| THE PROBLEM |
Edit the passage on fluid accumulation in critical illness by writing it out starting at "In addition, organ" and ending at "release of AVP.", with "sympathetic nervous system" changed to "autonomic nervous system".

─── PASSAGE PROVIDED

Q = Kf ([Pc – Pi] – σ[πc – πi])

In the Starling equation, Q represents the net fluid flux between the intra-vascular and extra-vascular interstitial compartments. Specifically, the term ([Pc – Pi] – σ[πc – πi]) represents the net driving force for fluid; Pc is the capillary hydrostatic pressure; Pi is the interstitial hydrostatic pressure; πc is the capillary oncotic pressure; πi is the interstitial oncotic pressure; σ is the reflection coefficient; and Kf is the proportionality constant.

In addition, crystalloid solutions most commonly used in acute resuscitation, depending on their tonicity, are readily redistributed after administration. For example, isotonic fluids (i.e., 0.9% normal saline) tend to distribute 3:1 between the intra-vascular and interstitial space; however, more hypotonic solutions will distribute across all body compartments, with only a small proportion remaining in the intra-vascular compartment.

This ratio may be further compounded by alteration in endothelial function and the development of capillary leak, hypoalbuminemia, and increased capillary hydrostatic pressure. Analogous to endothelial injury, the alveolar epithelium is also susceptible to injury from systemic inflammation, sepsis, and shock. Alveolar edema may occur via transfer of fluid from the capillary interstitial space to the alveolar airspaces due to elevated hydrostatic pressure (i.e., left atrial hypertension), increased permeability, and/or a combination of either.

In addition, organ injury and failure, in particular AKI, can further contribute to fluid accumulation. AKI in critical illness is common and often multi-factorial (i.e., sepsis, nephrotoxins, intra-abdominal hypertension), and is characterized by a rapid and sustained decline in GFR. This is clinically manifest by an increase in serum creatinine and/or a progressive reduction in urine output. This interrupts fluid and electrolyte homeostasis and markedly reduces the capacity for free water and solute excretion. Fluid and solute retention can be further compounded by increased activation of the sympathetic nervous system, the renin-angiotensin-aldosterone axis, and stimulation of non-osmotic release of AVP.

In critical illness, systemic inflammation and shock contribute to a reduced effective circulation, reduced oncotic pressure gradient (i.e., hypoalbuminemia), and alterations to capillary permeability as aforementioned, which demand a high obligatory fluid intake (i.e., active resuscitation, intravenous medications) to restore and maintain intravascular volume homeostasis. Recent data also support the notion that AKI in itself can further incite systemic inflammation and lead to distant organ dysfunction. In experimental studies, kidney ischemia/reperfusion injury (IRI) was associated with significant down-regulation of alveolar sodium channel receptors and Na-K-ATPase and aquaporin expression, implying impaired alveolar sodium and fluid homeostasis in AKI.

Similar IRI models of AKI have also shown increased pulmonary vascular permeability within 24 hours of kidney injury that correlated with changes in kidney function. These observations have important implications for how AKI (and fluid therapy in AKI) may incite or exacerbate ALI and contribute to extravascular lung water accumulation. Fluid accumulation and overload can also affect kidney function and worsen AKI, creating in essence a positive feedback loop.

──────
─── GIVEN ENTRIES

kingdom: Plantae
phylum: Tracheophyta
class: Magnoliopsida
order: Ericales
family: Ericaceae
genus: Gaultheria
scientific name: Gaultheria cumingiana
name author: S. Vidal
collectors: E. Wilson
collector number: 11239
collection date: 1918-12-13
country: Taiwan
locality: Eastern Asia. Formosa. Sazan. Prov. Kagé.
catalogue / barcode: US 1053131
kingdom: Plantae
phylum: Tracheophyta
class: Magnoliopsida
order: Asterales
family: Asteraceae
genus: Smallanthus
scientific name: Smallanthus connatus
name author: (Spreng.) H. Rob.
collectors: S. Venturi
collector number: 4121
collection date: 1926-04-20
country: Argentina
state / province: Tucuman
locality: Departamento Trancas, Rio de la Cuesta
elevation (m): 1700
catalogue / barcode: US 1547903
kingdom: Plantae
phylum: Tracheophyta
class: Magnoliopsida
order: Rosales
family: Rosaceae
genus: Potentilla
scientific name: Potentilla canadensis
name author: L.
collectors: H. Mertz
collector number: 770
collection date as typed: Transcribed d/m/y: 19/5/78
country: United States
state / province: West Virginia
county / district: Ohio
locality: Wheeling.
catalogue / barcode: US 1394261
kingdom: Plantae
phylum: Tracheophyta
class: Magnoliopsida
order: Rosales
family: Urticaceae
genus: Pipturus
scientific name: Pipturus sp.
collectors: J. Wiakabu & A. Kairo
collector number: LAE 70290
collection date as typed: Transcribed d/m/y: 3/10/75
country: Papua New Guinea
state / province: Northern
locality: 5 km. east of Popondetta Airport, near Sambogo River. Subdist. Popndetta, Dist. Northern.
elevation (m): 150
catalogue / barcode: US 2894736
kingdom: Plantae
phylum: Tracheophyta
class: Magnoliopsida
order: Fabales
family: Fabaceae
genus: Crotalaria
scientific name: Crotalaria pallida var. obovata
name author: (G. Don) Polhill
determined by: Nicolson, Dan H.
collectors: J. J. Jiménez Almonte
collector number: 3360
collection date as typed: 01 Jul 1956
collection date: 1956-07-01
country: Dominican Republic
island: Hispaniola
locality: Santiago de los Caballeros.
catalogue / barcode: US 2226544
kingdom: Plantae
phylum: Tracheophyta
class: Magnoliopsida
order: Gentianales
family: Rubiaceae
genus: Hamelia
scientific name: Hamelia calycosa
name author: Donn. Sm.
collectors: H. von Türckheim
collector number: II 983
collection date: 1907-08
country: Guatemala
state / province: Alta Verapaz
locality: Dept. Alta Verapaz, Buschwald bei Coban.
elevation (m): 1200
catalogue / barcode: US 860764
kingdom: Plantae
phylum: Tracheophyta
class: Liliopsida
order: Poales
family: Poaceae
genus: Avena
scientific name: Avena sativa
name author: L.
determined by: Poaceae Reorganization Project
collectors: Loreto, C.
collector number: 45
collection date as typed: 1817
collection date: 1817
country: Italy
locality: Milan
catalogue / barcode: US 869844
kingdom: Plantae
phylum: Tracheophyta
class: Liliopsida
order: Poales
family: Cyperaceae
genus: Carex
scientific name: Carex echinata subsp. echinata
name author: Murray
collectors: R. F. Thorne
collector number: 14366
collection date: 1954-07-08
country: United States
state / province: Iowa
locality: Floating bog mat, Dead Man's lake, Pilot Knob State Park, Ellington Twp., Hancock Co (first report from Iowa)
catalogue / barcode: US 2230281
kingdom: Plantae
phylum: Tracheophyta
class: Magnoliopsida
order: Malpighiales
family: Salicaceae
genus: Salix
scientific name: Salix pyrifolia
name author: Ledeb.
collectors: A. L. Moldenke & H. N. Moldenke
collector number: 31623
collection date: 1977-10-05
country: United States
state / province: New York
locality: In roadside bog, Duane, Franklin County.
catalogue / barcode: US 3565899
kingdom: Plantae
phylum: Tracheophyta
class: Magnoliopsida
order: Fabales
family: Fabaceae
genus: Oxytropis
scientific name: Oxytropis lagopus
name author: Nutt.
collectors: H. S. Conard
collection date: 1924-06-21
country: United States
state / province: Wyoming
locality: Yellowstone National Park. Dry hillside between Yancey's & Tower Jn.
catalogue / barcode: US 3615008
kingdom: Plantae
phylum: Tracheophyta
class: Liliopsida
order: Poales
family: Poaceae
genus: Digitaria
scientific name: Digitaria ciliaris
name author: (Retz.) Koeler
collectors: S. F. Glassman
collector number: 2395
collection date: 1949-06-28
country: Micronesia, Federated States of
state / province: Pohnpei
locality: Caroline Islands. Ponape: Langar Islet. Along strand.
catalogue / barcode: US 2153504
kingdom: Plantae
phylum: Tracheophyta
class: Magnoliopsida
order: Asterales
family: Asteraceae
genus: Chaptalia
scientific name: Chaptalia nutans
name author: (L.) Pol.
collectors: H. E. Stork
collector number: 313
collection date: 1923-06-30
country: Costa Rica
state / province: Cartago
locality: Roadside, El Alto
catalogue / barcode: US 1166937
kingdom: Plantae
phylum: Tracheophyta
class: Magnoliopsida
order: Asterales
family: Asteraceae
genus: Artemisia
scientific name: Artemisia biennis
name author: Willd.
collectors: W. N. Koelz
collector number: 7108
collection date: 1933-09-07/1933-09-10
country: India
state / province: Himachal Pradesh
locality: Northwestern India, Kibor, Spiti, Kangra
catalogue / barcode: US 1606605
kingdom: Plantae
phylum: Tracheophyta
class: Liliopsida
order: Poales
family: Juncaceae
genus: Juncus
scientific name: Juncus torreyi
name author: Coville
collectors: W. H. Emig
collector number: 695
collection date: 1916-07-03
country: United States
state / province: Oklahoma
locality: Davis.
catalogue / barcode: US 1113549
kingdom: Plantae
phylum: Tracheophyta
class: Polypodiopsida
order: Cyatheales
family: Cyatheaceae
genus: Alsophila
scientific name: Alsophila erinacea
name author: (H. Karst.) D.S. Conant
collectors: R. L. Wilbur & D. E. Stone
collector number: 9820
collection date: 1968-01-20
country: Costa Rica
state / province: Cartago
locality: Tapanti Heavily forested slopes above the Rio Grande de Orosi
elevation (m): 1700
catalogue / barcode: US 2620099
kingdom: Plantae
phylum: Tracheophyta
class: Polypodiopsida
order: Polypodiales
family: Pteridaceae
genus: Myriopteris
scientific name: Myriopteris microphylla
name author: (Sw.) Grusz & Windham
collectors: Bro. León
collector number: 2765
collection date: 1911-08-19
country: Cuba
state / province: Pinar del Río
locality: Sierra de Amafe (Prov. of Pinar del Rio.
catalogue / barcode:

──────

| ANSWER SPACE |
In addition, organ injury and failure, in particular AKI, can further contribute to fluid accumulation. AKI in critical illness is common and often multi-factorial (i.e., sepsis, nephrotoxins, intra-abdominal hypertension), and is characterized by a rapid and sustained decline in GFR. This is clinically manifest by an increase in serum creatinine and/or a progressive reduction in urine output. This interrupts fluid and electrolyte homeostasis and markedly reduces the capacity for free water and solute excretion. Fluid and solute retention can be further compounded by increased activation of the autonomic nervous system, the renin-angiotensin-aldosterone axis, and stimulation of non-osmotic release of AVP.